# Try it:
Only the pictures stay out; every record is to be quoted exactly.
::: Listed records :::
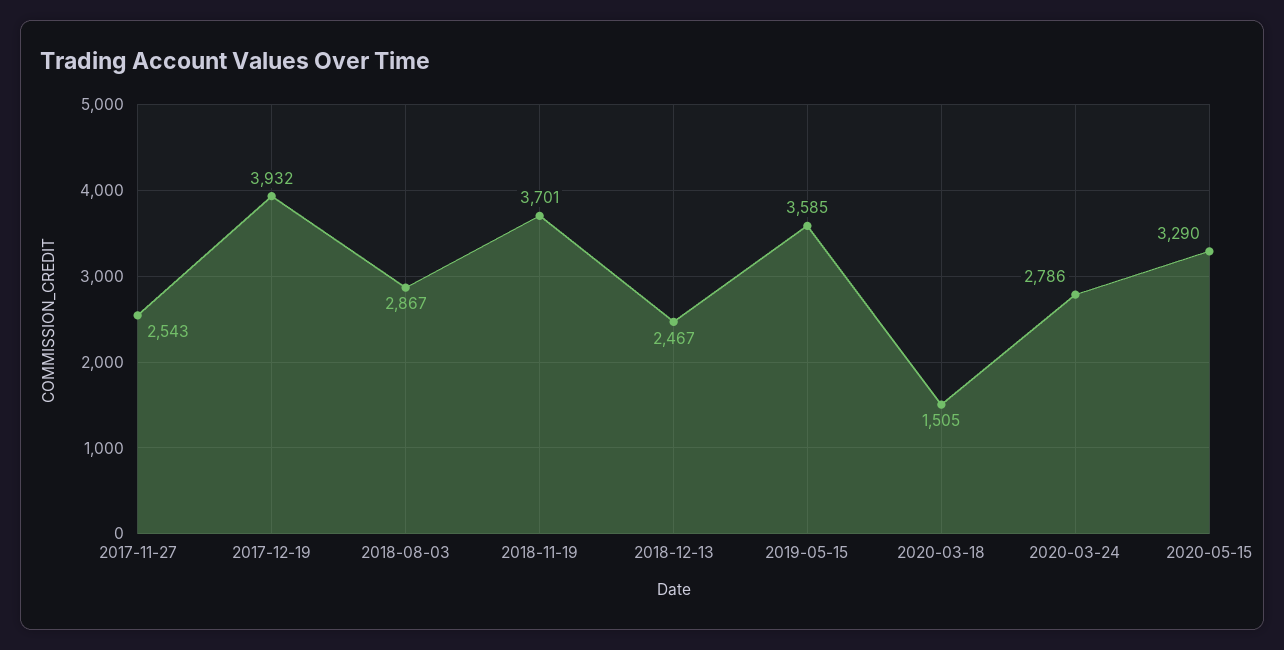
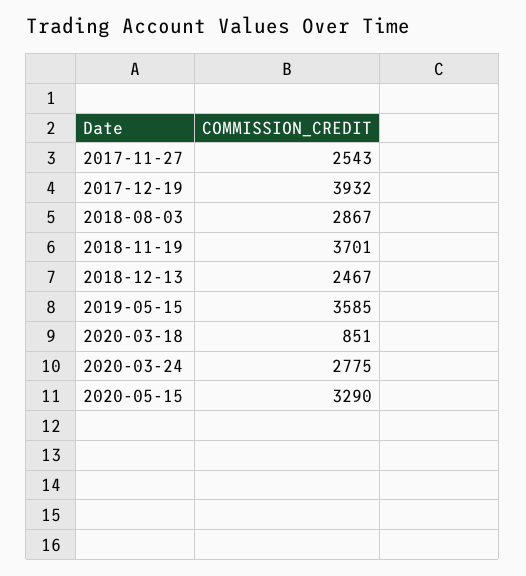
  {
    "2017-11-27": 2543,
    "2017-12-19": 3932,
    "2018-08-03": 2867,
    "2018-11-19": 3701,
    "2018-12-13": 2467,
    "2019-05-15": 3585,
-   "2020-03-18": 1505,
+   "2020-03-18": 851,
-   "2020-03-24": 2786,
+   "2020-03-24": 2775,
    "2020-05-15": 3290
  }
:::
# Result of the exercise:
  {
    "2017-11-27": 2543,
    "2017-12-19": 3932,
    "2018-08-03": 2867,
    "2018-11-19": 3701,
    "2018-12-13": 2467,
    "2019-05-15": 3585,
-   "2020-03-18": 1505,
+   "2020-03-18": 851,
-   "2020-03-24": 2786,
+   "2020-03-24": 2775,
    "2020-05-15": 3290
  }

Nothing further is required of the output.